Read Data from different Sources
This workflow shows how to read, merge, and manipulate data from different sources (Google Sheets & Excel file) using KNIME Analytics Platform.
For this example, we have prepared a public Google Sheets spreadsheet called "Olympic_medal_by_country". You can read and overwrite this spreadsheet by authenticating it through a Gmail account. However, the spreadsheet only contains the medal counts of the Summer Olympic Games 1896-2016; the medal counts of the 2020 Summer Olympic Games are saved in a separate Excel file.
The aim of this workflow is to access both datasets with KNIME, merge all data into one data table, perform some data transformation and manipulation tasks, and finally update the public spreadsheet "Olympic_medal_by_country".
💡 To view each node's configuration, select the node and see the configuration pane on the right side of the workflow editor.
Let's walk through the different nodes involved in this operation:
Google Authenticator node:
In the configuration node, we select "Interactive" as Authentication type.
Under "Scopes of access" we select: Scope type: Standard; Scope/permission: Google Sheets as we need to read and write to Google Sheets.
To authenticate, we click the "Login" button in the configuration window and follow the steps in the pop-up window. While in interactive mode, credentials are kept in memory and discarded upon exiting KNIME.
Google Sheets Connector + Google Sheets Reader nodes:
Google Sheets Connector node: This node has no configuration dialog. Simply execute the node to create the connection to Google Sheets.
Google Sheets Reader node: Here, we select the spreadsheet we want to access ("Olympic_medal_by_country"). Make sure, "Select First Sheet" (Sheet 1) and "Has Column Header" are selected.
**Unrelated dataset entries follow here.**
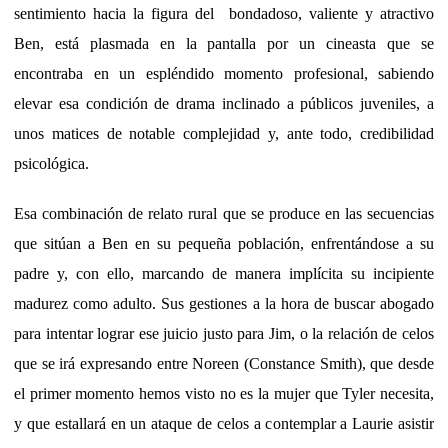
sentimiento hacia la figura del bondadoso, valiente y atractivo
Ben, está plasmada en la pantalla por un cineasta que se
encontraba en un espléndido momento profesional, sabiendo
elevar esa condición de drama inclinado a públicos juveniles, a
unos matices de notable complejidad y, ante todo, credibilidad
psicológica.
Esa combinación de relato rural que se produce en las secuencias
que sitúan a Ben en su pequeña población, enfrentándose a su
padre y, con ello, marcando de manera implícita su incipiente
madurez como adulto. Sus gestiones a la hora de buscar abogado
para intentar lograr ese juicio justo para Jim, o la relación de celos
que se irá expresando entre Noreen (Constance Smith), que desde
el primer momento hemos visto no es la mujer que Tyler necesita,
y que estallará en un ataque de celos a contemplar a Laurie asistir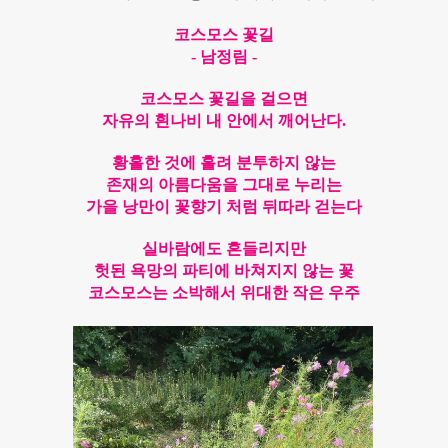
코스모스 꽃길
- 남정림 -
코스모스 꽃길을 걸으면
자유의 흰나비 내 안에서 깨어난다.
황홀한 것에 홀려 분투하지 않는
존재의 아름다움을 그대로 누리는
가을 낭만이 꽃향기 처럼 뒤따라 걷는다
실바람에도 흔들리지만
헛된 욕망의 파티에 바쳐지지 않는 꽃
코스모스는 소박해서 위대한 작은 우주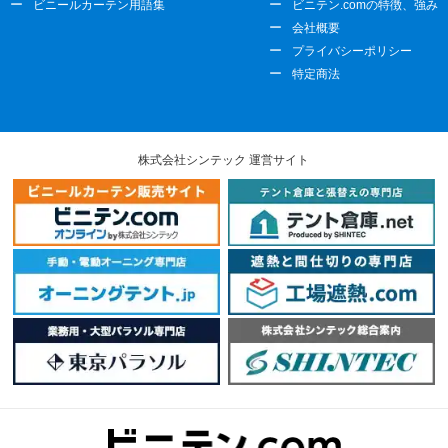
ビニールカーテン用語集
ビニテン.comの特徴、強み
会社概要
プライバシーポリシー
特定商法
株式会社シンテック 運営サイト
If you want to access your own/a different Google Sheets spreadsheet, click "Select" and choose it.
After executing these two nodes, we have the Olympic medal data available as KNIME data table.
Excel Reader node:
Since the folder with the data is already included when you download the workflow, in the "File and Sheet" tab, we choose to "Read from" the "Current workflow data area" and select the dataset.
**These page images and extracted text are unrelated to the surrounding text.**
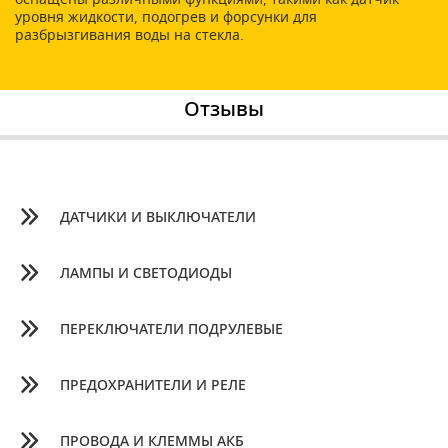
уровня жидкости, подогрев и форсунки для
разбрызгивания воды на стекла.
Отзывы
ДАТЧИКИ И ВЫКЛЮЧАТЕЛИ
ЛАМПЫ И СВЕТОДИОДЫ
ПЕРЕКЛЮЧАТЕЛИ ПОДРУЛЕВЫЕ
ПРЕДОХРАНИТЕЛИ И РЕЛЕ
ПРОВОДА И КЛЕММЫ АКБ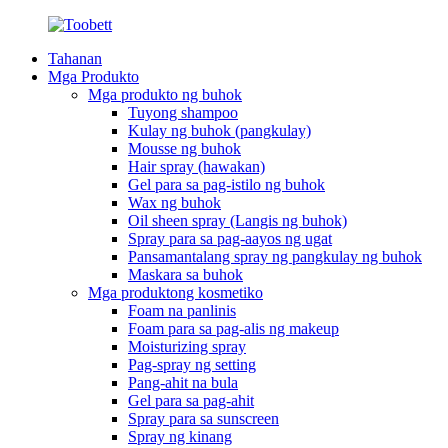
Tahanan
Mga Produkto
Mga produkto ng buhok
Tuyong shampoo
Kulay ng buhok (pangkulay)
Mousse ng buhok
Hair spray (hawakan)
Gel para sa pag-istilo ng buhok
Wax ng buhok
Oil sheen spray (Langis ng buhok)
Spray para sa pag-aayos ng ugat
Pansamantalang spray ng pangkulay ng buhok
Maskara sa buhok
Mga produktong kosmetiko
Foam na panlinis
Foam para sa pag-alis ng makeup
Moisturizing spray
Pag-spray ng setting
Pang-ahit na bula
Gel para sa pag-ahit
Spray para sa sunscreen
Spray ng kinang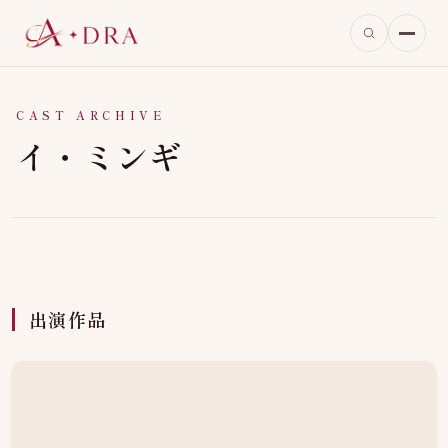
CAST ARCHIVE
イ・ミンギ
出演作品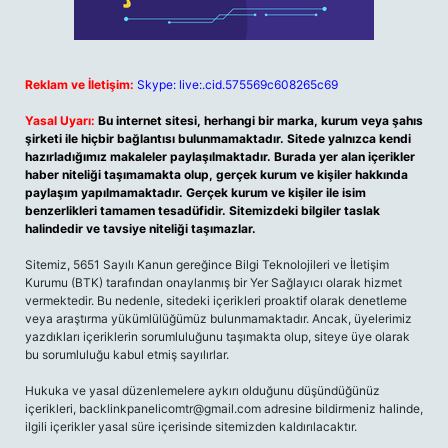
Reklam ve İletişim:
Skype: live:.cid.575569c608265c69
Yasal Uyarı:
Bu internet sitesi, herhangi bir marka, kurum veya şahıs
şirketi ile hiçbir bağlantısı bulunmamaktadır. Sitede yalnızca kendi
hazırladığımız makaleler paylaşılmaktadır. Burada yer alan içerikler
haber niteliği taşımamakta olup, gerçek kurum ve kişiler hakkında
paylaşım yapılmamaktadır. Gerçek kurum ve kişiler ile isim
benzerlikleri tamamen tesadüfidir. Sitemizdeki bilgiler taslak
halindedir ve tavsiye niteliği taşımazlar.
Sitemiz, 5651 Sayılı Kanun gereğince Bilgi Teknolojileri ve İletişim
Kurumu (BTK) tarafından onaylanmış bir Yer Sağlayıcı olarak hizmet
vermektedir. Bu nedenle, sitedeki içerikleri proaktif olarak denetleme
veya araştırma yükümlülüğümüz bulunmamaktadır. Ancak, üyelerimiz
yazdıkları içeriklerin sorumluluğunu taşımakta olup, siteye üye olarak
bu sorumluluğu kabul etmiş sayılırlar.
Hukuka ve yasal düzenlemelere aykırı olduğunu düşündüğünüz
içerikleri,
backlinkpanelicomtr@gmail.com
adresine bildirmeniz halinde,
ilgili içerikler yasal süre içerisinde sitemizden kaldırılacaktır.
In the "Data Area" tab, we select to read the "Whole sheet". This configuration allows us to have the sheet as it is. The intent is to respect its original structure.
String to Number node:
Some of the columns of the spreadsheet were parsed as strings when accessing them in KNIME. We convert them back into numbers (Type: integer) to match the table specifications of the Excel file.
Concatenate node:
Now that both tables have the same structure, we concatenate the Google Sheets spreadsheet and the Excel file.
To account for duplicate RowIDs, we select to "Append suffix". As suffix we set "_2020" which is appended to the RowIDs of the second input port.
Row Aggregator node:
For each country, we calculate the total sum of medals won over all years. We define the following settings:
Category column: country
Aggregation method: Sum
Columns to include in the aggregation: all integer columns
Weight column: none
Make sure to select "Additional "grand totals" at second output port" as we want to append them later to the spreadsheet
Sorter node:
We sort the aggregated country data (top output port of Row Aggregator node) by the total medal count ("total") in descending order.
Column Renamer node:
We rename the columns of the grand totals table (bottom output port of Row Aggregator node) as we want to append the grand totals to the aggregated country data and want to avoid duplicate column names.
Column Appender node:
We append the grand totals to the country data. We select "Generate new RowIDs".
Google Sheets Updater node:
We append the resulting dataset to a new sheet called "medals_updated_by_country" in the existing "Olympic_medal_by_country" spreadsheet. Note: Make sure not to overwrite the original data in "Sheet 1".
After executing the node, the file will open automatically.